“But, my dear sir, you forget the Commandment, ‘Thou shalt not make to thyself any graven image.’ ”
The speaker was a young man who had hitherto taken no part in the conversation. He also had a Hebrew name and a Greek. His father, a rich priest who claimed descent from no less a person than the prophet Ezekiel, had called him Micah; but he had followed the fashion, and dubbed himself Menander. Still, Greek ways and habits did not sit over-easily upon him. Fashion has often a singular power over the young; but it could not quite drive out the obstinate patriotism of the Jew. He could still sometimes be scandalized at the thorough-going Hellenism of the high priest; and he was so scandalized now. The Commandment was one of the things which he had learnt at his mother’s knee, and which he had solemnly repeated [pg 7]when, at the age of twelve, he had been regularly admitted to the privileges of a “son of the Law.”
“My dear Menander,” broke in the high priest, “what can you be thinking about? I had hoped better things of you. You do discourage me most terribly. ‘No graven image or likeness of anything that is in heaven or earth!’ Was there ever anything so hopelessly tasteless? Why, this is the one thing that has checked all growth of art among us? And without art where is the beauty of life? Now tell me, Menander, did you ever see anything so hideous as the Temple? There is a certain splendour about it—or was, till I had to strip off most of the gold for purposes of state—but of beauty or taste not a scrap. You, Cleon, have never seen the inside of it. Well, you have lost nothing. It would simply shock you after your lovely Parthenon. Bells and pomegranates—things that any moulder could make—and sham columns, and everything as bad as it can be. And then the dresses! You should see—though I should really be ashamed if you did see it—the absurd costume that some of them would make me wear as high priest. Anything more cumbrous and clumsy could not be. A man can hardly move in it; and as for showing any of the proportions of the figure—and I take it that dress is meant to reveal while it seems to hide them—one might as well be wrapped up in swaddling clothes.”
“Did you ever wear it?” asked Cleon.
“Once, and once only,” answered Jason. “That was on the day when I was admitted to the office. You see it had to be done. Some of my enemies—and I am afraid that I have enemies after all that I have done for this ungrateful people—might have said that things were not regular without it, and when one has paid twenty talents of gold for the office, it would be rank folly to risk it for a trifle. But I have never worn it since, and never mean to again. I did design something much lighter and neater, worthy the Greek fashion, but with just a tinge—it would be well to have a tinge—of our own in it; but it did not please the elders when I showed it to them, a bigoted set of fools!”
“But your worship is very fine, I am told,” said the Greek.
“Very tasteless, very tasteless,” answered the high-priest, “the singing and music as rude as possible. I tried to improve them when I first came into office. When I was at Antioch I saw some very pretty performances in the groves of Daphne, and I wanted to remodel our ceremonies on something of the same lines. Of course I could not transplant them just as they were: you will guess that there were one or two things that would hardly do here. I am not strait-laced, as you know, but there are limits. However, it all came to nothing. Our people are so clumsy and obstinate. So the [pg 9]only thing will be to let these antiquated ceremonies die out by degrees.”

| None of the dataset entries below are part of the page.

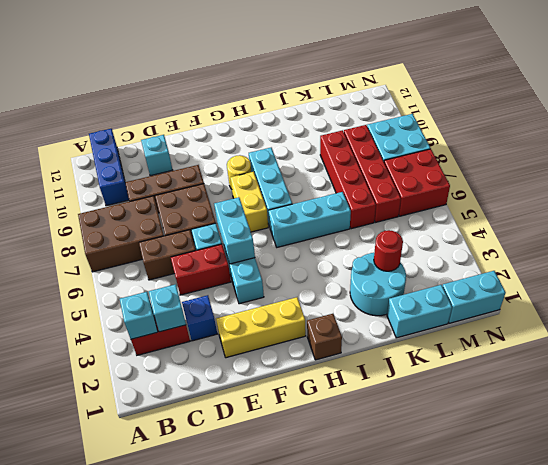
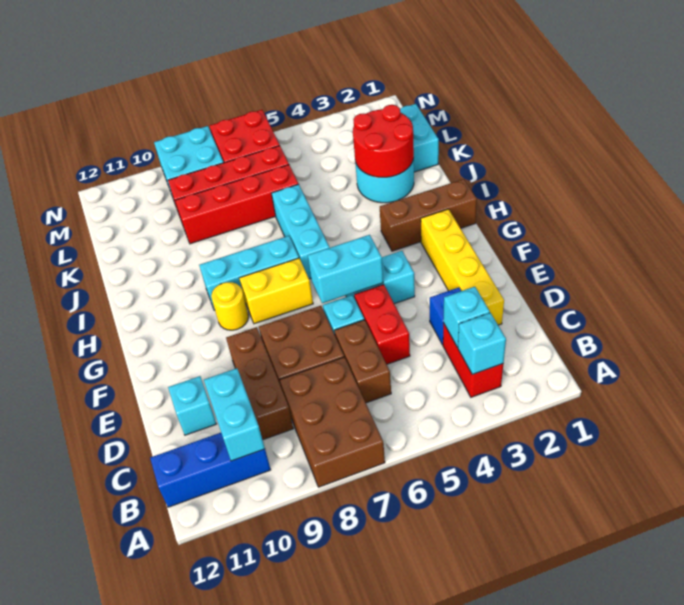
yellow brick E2:G2 level 1 -> yellow brick D2:G2 level 1
brown brick H1 level 1 -> brown brick H1:H3 level 1
red round brick K3 level 2 -> red round brick J2:K3 level 2
cyan brick M1:N1 level 1 -> cyan brick B10:C10 level 2

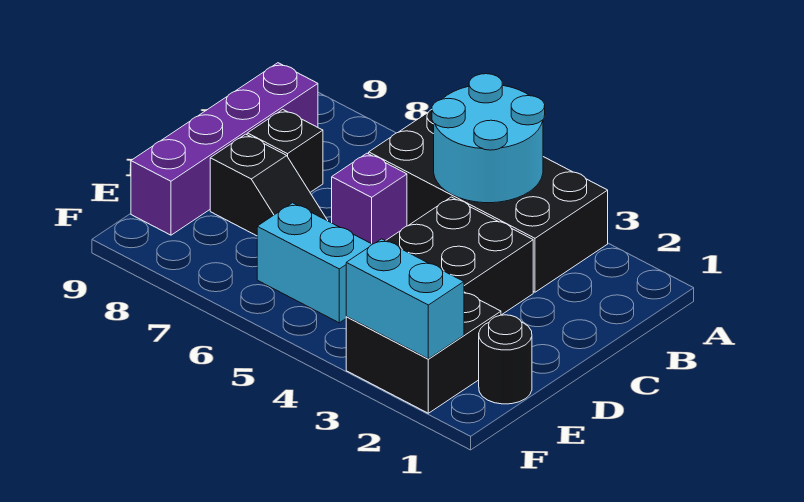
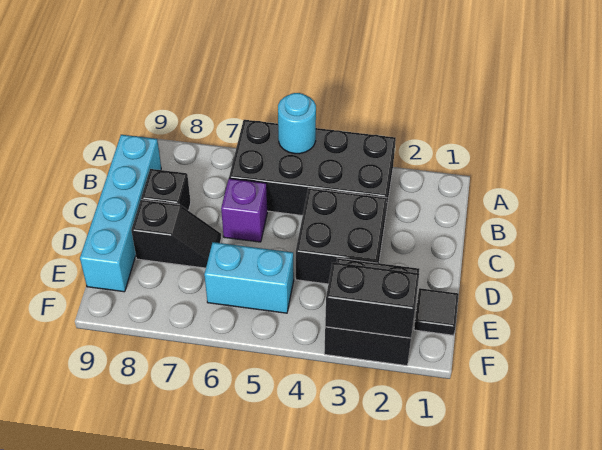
cyan round brick A4:B5 level 2 -> cyan round brick A5 level 2
purple brick B9:E9 level 1 -> cyan brick B9:E9 level 1
black round brick E1 level 1 -> black tile E1 level 1
cyan brick F2:F3 level 2 -> black brick F2:F3 level 2

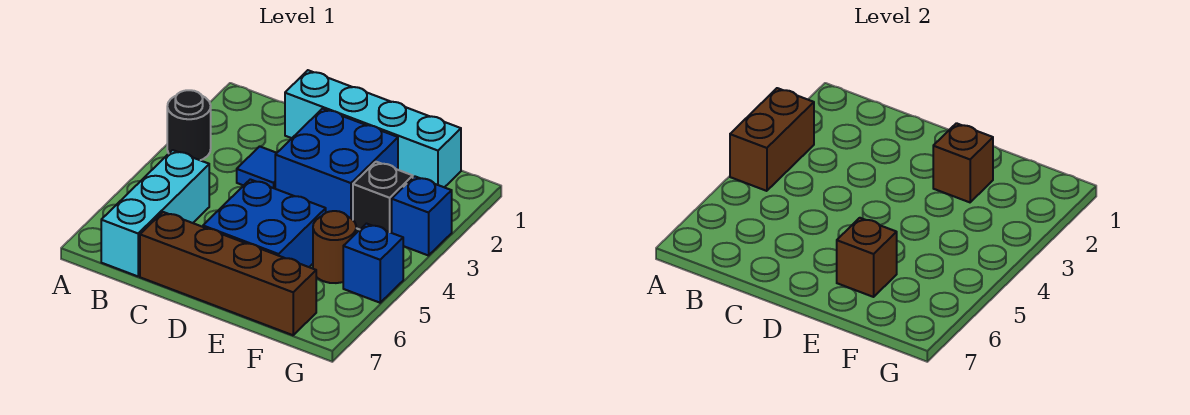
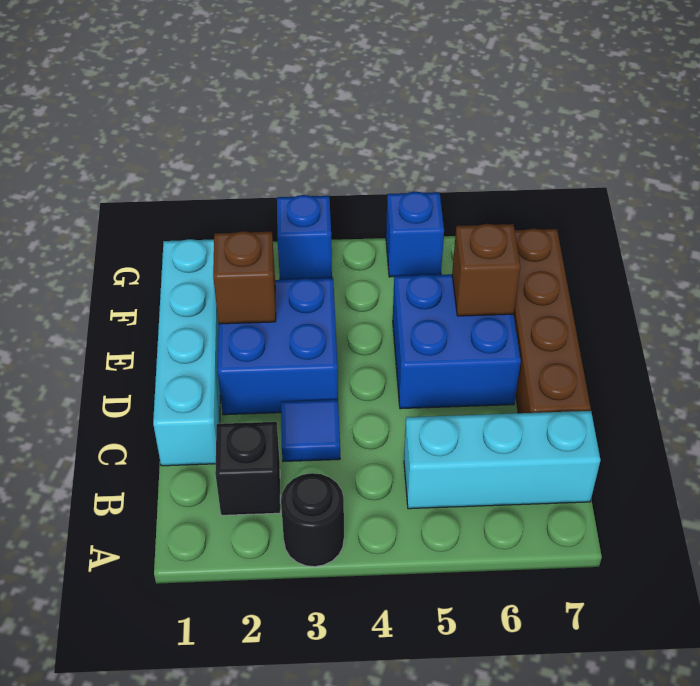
brown brick A3:A4 level 2 -> none
black brick F3 level 1 -> black brick B2 level 1
brown round brick F5 level 1 -> none

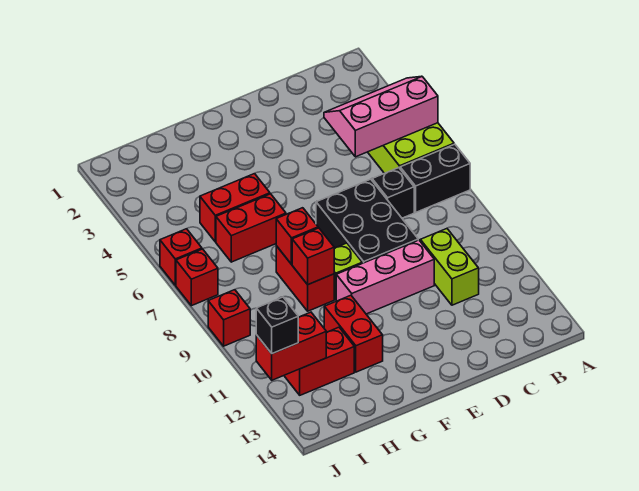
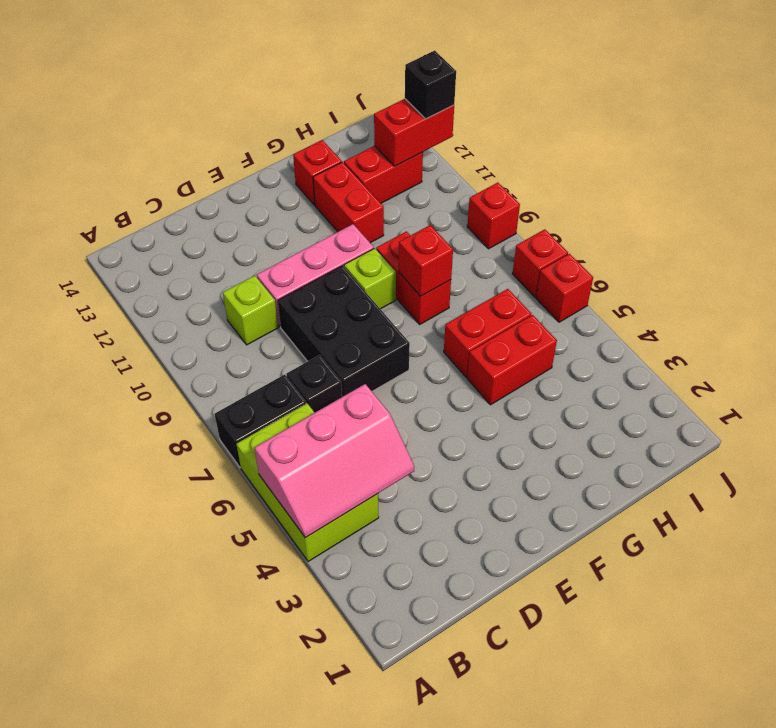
lime brick C10:C11 level 1 -> lime brick C10 level 1
red brick G9 level 2 -> red brick G13 level 1

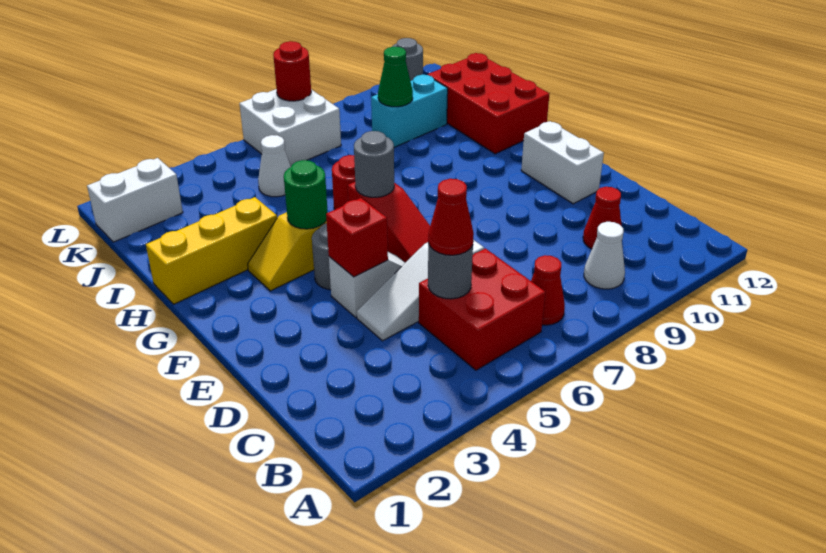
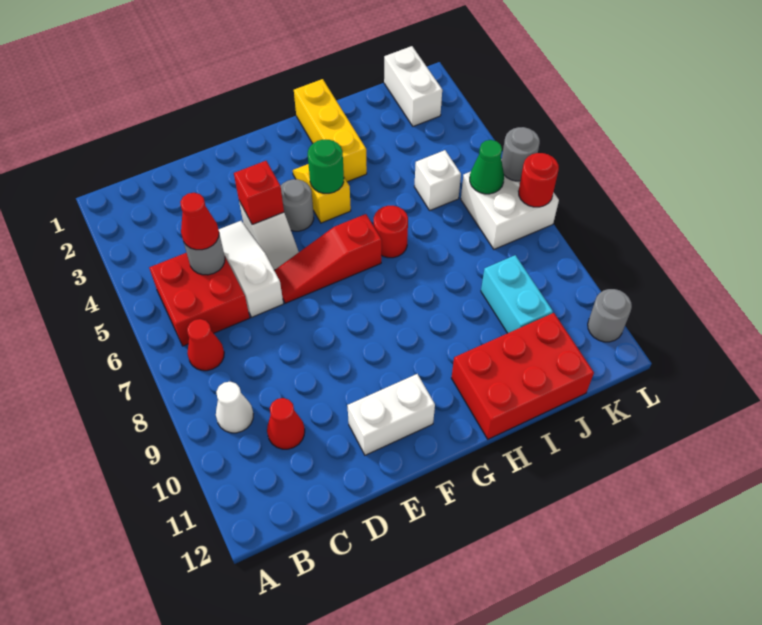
grey round brick G6 level 2 -> grey round brick L6 level 2
white cone J5 level 1 -> white brick J5 level 1
green cone J9 level 2 -> green cone K6 level 2

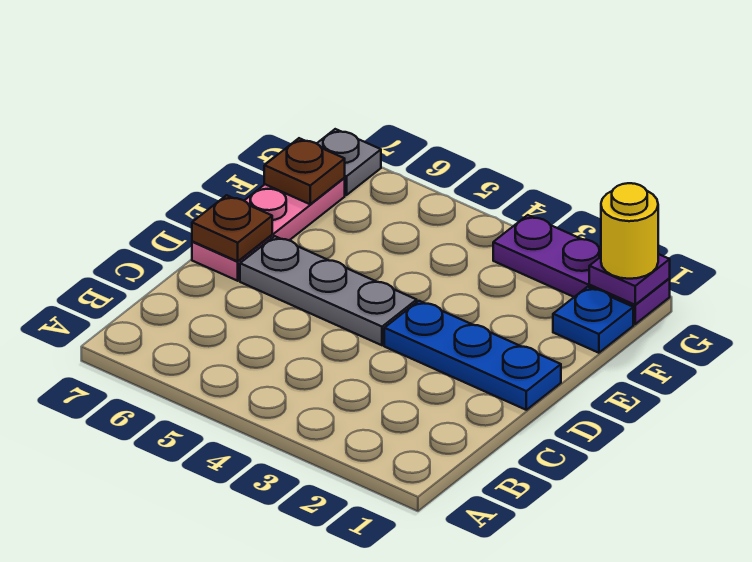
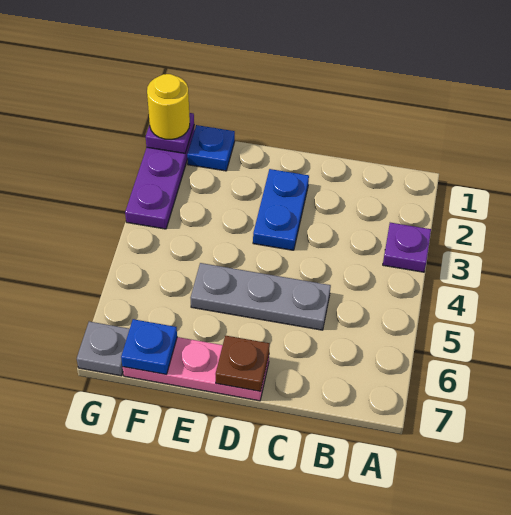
none -> purple plate A3 level 1
blue plate D1:D3 level 1 -> blue plate D2:D3 level 1
grey plate D4:D6 level 1 -> grey plate C5:E5 level 1
brown plate F7 level 2 -> blue plate F7 level 2

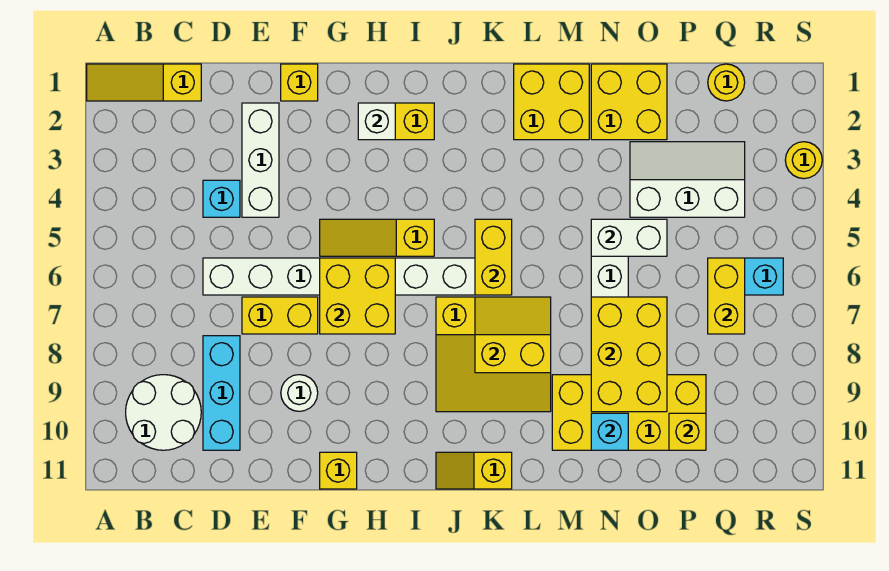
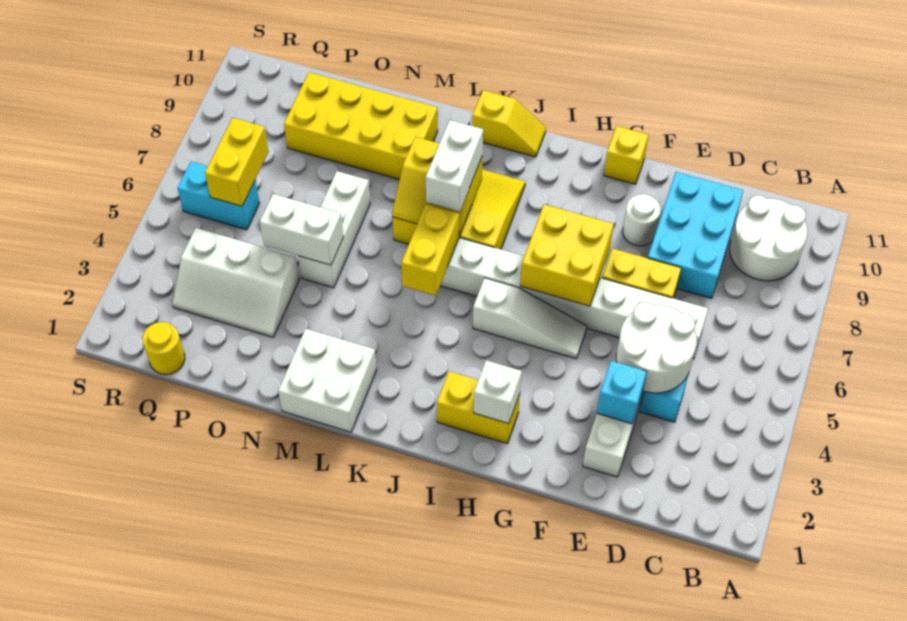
yellow slope A1:C1 level 1 top C -> none
none -> white round brick D4:E5 level 2
cyan brick D8:D10 level 1 -> cyan brick D8:E10 level 1
yellow brick F1 level 1 -> none
yellow slope G5:I5 level 1 top I -> white slope G5:I5 level 1 top I
none -> white brick K7:K8 level 3
yellow brick L1:M2 level 1 -> white brick L1:M2 level 1
yellow brick N1:O2 level 1 -> none
yellow brick N7:O9 level 2 -> none
cyan brick N10 level 2 -> cyan brick E3 level 2
yellow brick P10 level 2 -> none
yellow round brick S3 level 1 -> none

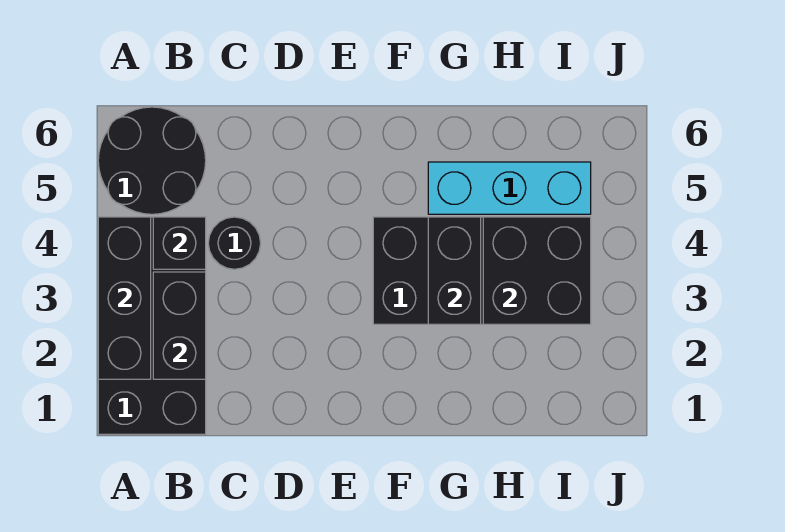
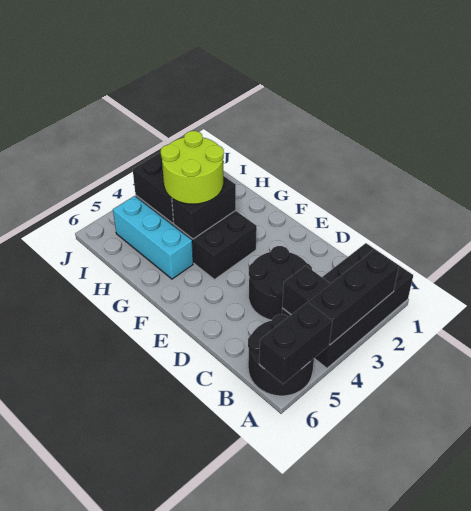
black brick B2:B3 level 2 -> black brick A5:A6 level 2
black round brick C4 level 1 -> black round brick C3:D4 level 1
none -> lime round brick G3:H4 level 3

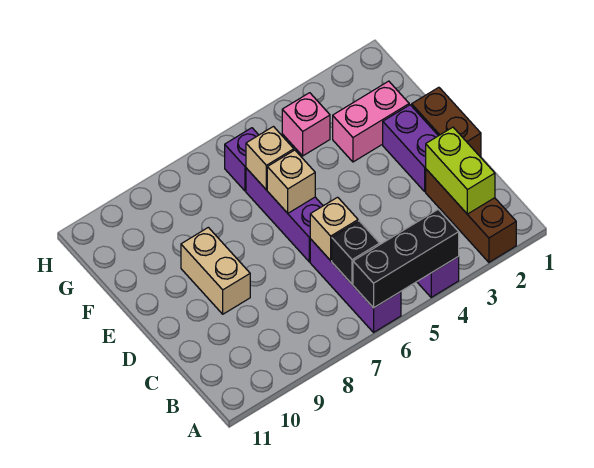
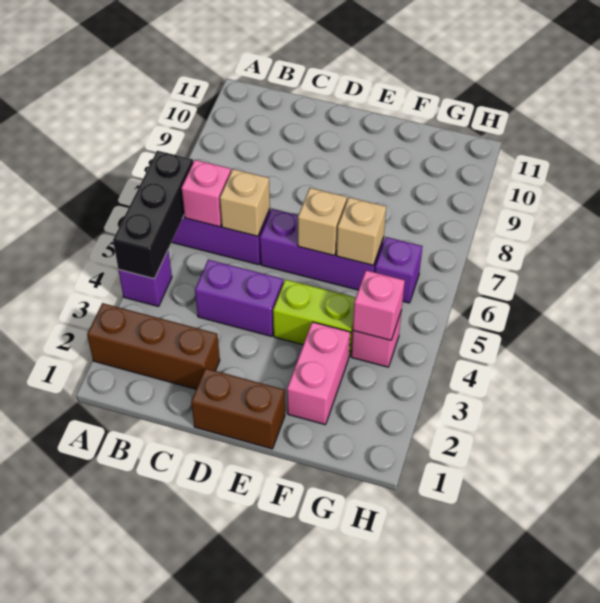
lime brick B2:C2 level 2 -> lime brick E4:F4 level 1
black brick B6 level 2 -> pink brick B6 level 2
purple brick D2:E2 level 1 -> purple brick C4:D4 level 1
tan brick D9:E9 level 1 -> none
none -> pink brick G4 level 2

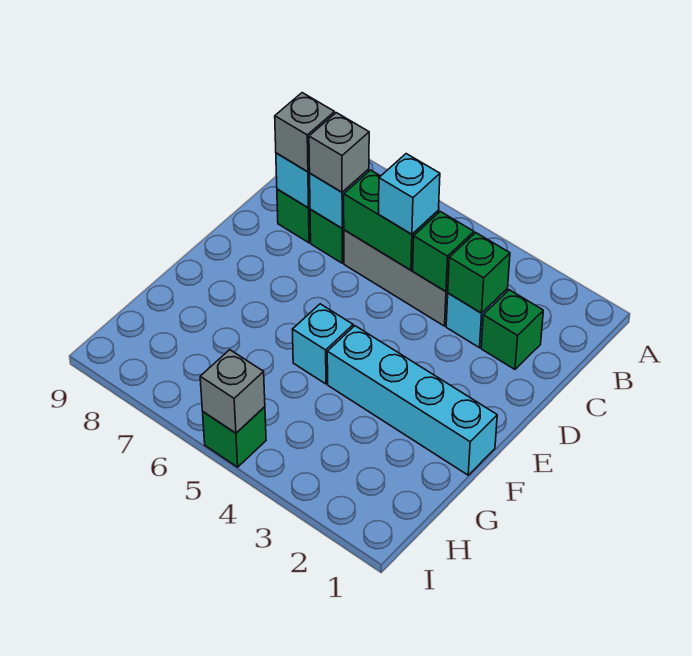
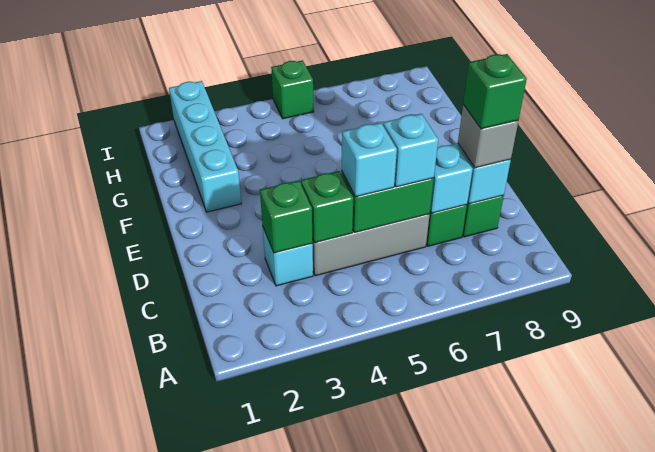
green brick C2 level 1 -> green brick C8 level 4
grey brick C7 level 3 -> none
cyan brick F1:F4 level 1 -> cyan brick F2:I2 level 1
cyan brick F5 level 1 -> cyan brick C6 level 3
grey brick I5 level 2 -> none

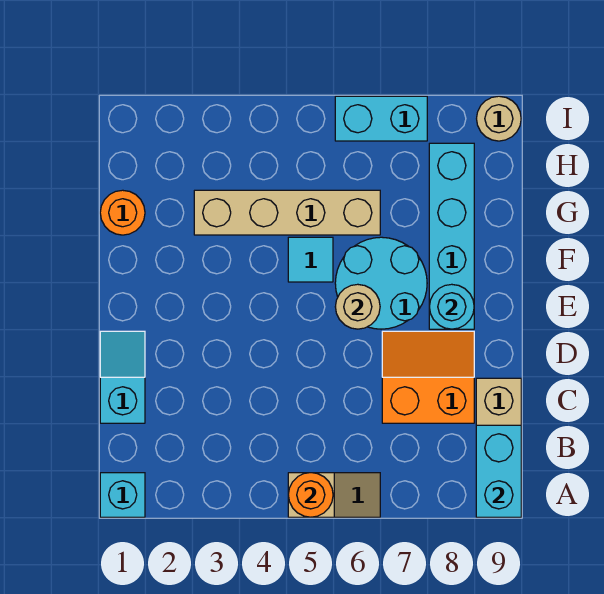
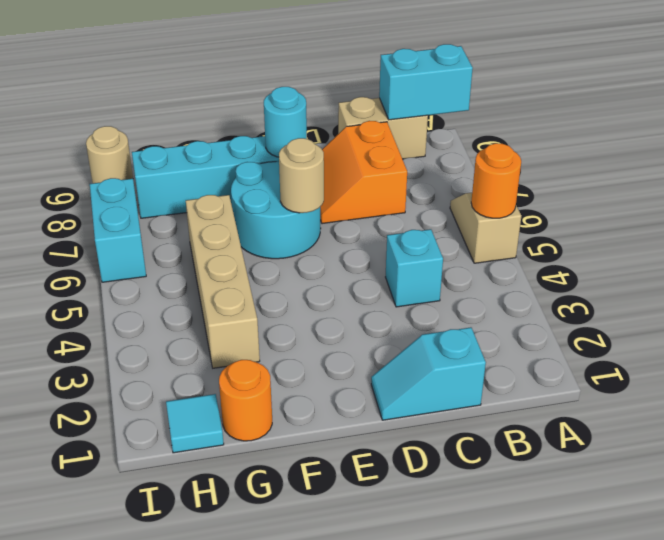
cyan brick A1 level 1 -> cyan brick C4 level 1
cyan tile F5 level 1 -> cyan tile H1 level 1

Micah broke in at this point. Disposed as he was to follow Jason’s lead, this was going too far. “Surely, my dear sir, if you take away from us all that is distinctive, where will be our reason for existence? After all is said, we are not Greeks and never can be Greeks; and if we cease to be Jews, what are we?”
“Jews! my dear fellow,” cried the high-priest, “why do you use the odious word? We are not Jews, we are Antiochenes. Do you know that I paid five talents to the treasurer of Antiochus for license to use the name? For Heaven’s sake, let us have our money’s worth. By the way,” he went on, turning to Cleon, “when does your Olympian festival next take place?”
“In two years’ time,” said the Greek.